* _Activity_:
The response must consist of all the entries, duplicated without alteration.

* _Camera calibration data_:
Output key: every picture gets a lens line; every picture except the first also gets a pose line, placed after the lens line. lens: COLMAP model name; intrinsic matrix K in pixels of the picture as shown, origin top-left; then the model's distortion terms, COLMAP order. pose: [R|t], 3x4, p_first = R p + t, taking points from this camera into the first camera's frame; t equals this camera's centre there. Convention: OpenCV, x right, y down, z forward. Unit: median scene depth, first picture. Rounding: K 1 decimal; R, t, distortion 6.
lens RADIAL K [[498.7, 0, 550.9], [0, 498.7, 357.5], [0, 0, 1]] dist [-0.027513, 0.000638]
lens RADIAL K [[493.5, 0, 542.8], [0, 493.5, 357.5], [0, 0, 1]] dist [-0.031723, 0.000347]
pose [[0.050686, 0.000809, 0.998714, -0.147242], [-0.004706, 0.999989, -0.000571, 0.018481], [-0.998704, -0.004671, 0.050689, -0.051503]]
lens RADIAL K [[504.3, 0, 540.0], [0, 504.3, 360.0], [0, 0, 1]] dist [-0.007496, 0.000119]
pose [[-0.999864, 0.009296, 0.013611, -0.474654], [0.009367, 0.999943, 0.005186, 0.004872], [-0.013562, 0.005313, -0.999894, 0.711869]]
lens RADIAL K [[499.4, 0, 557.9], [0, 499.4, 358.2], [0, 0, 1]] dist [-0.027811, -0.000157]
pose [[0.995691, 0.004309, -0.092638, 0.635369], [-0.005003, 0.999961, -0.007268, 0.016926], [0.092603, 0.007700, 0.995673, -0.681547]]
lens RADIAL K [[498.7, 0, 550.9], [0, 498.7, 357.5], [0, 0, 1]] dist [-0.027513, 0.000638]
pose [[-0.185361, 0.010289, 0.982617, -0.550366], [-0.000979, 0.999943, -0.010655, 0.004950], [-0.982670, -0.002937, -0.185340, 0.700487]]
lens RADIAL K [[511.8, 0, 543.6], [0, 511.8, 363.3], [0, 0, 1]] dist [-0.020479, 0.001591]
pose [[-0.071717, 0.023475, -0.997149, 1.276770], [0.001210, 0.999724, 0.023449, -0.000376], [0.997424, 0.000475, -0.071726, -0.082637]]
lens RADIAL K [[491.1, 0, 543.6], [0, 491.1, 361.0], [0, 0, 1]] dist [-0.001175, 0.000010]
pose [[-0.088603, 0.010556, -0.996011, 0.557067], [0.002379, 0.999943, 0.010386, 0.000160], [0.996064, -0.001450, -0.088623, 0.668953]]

* _The completed task_:
Output key: every picture gets a lens line; every picture except the first also gets a pose line, placed after the lens line. lens: COLMAP model name; intrinsic matrix K in pixels of the picture as shown, origin top-left; then the model's distortion terms, COLMAP order. pose: [R|t], 3x4, p_first = R p + t, taking points from this camera into the first camera's frame; t equals this camera's centre there. Convention: OpenCV, x right, y down, z forward. Unit: median scene depth, first picture. Rounding: K 1 decimal; R, t, distortion 6.
lens RADIAL K [[498.7, 0, 550.9], [0, 498.7, 357.5], [0, 0, 1]] dist [-0.027513, 0.000638]
lens RADIAL K [[493.5, 0, 542.8], [0, 493.5, 357.5], [0, 0, 1]] dist [-0.031723, 0.000347]
pose [[0.050686, 0.000809, 0.998714, -0.147242], [-0.004706, 0.999989, -0.000571, 0.018481], [-0.998704, -0.004671, 0.050689, -0.051503]]
lens RADIAL K [[504.3, 0, 540.0], [0, 504.3, 360.0], [0, 0, 1]] dist [-0.007496, 0.000119]
pose [[-0.999864, 0.009296, 0.013611, -0.474654], [0.009367, 0.999943, 0.005186, 0.004872], [-0.013562, 0.005313, -0.999894, 0.711869]]
lens RADIAL K [[499.4, 0, 557.9], [0, 499.4, 358.2], [0, 0, 1]] dist [-0.027811, -0.000157]
pose [[0.995691, 0.004309, -0.092638, 0.635369], [-0.005003, 0.999961, -0.007268, 0.016926], [0.092603, 0.007700, 0.995673, -0.681547]]
lens RADIAL K [[498.7, 0, 550.9], [0, 498.7, 357.5], [0, 0, 1]] dist [-0.027513, 0.000638]
pose [[-0.185361, 0.010289, 0.982617, -0.550366], [-0.000979, 0.999943, -0.010655, 0.004950], [-0.982670, -0.002937, -0.185340, 0.700487]]
lens RADIAL K [[511.8, 0, 543.6], [0, 511.8, 363.3], [0, 0, 1]] dist [-0.020479, 0.001591]
pose [[-0.071717, 0.023475, -0.997149, 1.276770], [0.001210, 0.999724, 0.023449, -0.000376], [0.997424, 0.000475, -0.071726, -0.082637]]
lens RADIAL K [[491.1, 0, 543.6], [0, 491.1, 361.0], [0, 0, 1]] dist [-0.001175, 0.000010]
pose [[-0.088603, 0.010556, -0.996011, 0.557067], [0.002379, 0.999943, 0.010386, 0.000160], [0.996064, -0.001450, -0.088623, 0.668953]]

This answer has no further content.